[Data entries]
● ● ● ● ●
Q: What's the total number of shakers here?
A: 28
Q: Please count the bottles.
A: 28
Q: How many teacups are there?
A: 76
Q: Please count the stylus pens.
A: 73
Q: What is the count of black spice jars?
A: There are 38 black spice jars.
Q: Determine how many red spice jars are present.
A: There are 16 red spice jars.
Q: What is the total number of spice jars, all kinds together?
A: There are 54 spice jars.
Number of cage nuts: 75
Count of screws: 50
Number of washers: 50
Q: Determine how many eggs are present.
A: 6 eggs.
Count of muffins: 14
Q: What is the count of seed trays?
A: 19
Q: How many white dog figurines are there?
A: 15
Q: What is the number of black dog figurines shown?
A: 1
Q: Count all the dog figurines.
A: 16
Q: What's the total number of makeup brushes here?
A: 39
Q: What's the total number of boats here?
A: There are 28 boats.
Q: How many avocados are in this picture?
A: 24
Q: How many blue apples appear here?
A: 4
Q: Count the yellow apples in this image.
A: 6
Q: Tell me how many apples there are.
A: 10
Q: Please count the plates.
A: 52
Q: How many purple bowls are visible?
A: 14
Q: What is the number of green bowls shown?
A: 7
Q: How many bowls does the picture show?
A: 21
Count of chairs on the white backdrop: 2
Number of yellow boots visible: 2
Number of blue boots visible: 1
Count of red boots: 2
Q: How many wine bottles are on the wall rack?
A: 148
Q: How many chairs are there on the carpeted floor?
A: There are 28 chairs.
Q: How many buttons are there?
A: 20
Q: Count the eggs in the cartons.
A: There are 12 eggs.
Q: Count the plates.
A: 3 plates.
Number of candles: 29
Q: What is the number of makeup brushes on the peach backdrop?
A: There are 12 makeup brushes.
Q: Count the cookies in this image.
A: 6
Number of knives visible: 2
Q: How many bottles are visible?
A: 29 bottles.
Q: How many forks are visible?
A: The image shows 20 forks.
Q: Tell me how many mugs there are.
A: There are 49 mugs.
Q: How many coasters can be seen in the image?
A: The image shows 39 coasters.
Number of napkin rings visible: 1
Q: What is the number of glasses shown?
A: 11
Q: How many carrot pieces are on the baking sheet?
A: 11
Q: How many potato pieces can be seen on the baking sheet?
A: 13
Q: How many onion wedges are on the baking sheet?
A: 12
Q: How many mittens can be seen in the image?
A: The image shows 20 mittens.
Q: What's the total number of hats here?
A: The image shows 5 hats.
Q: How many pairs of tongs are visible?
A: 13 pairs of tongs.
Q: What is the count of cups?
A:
● ● ● ● ●
*EXERCISE BRIEF:*
Tell how many lines in the rows above contain the word "plates". Reply with the number alone.

*SOLUTION TO THIS PROBLEM:*
3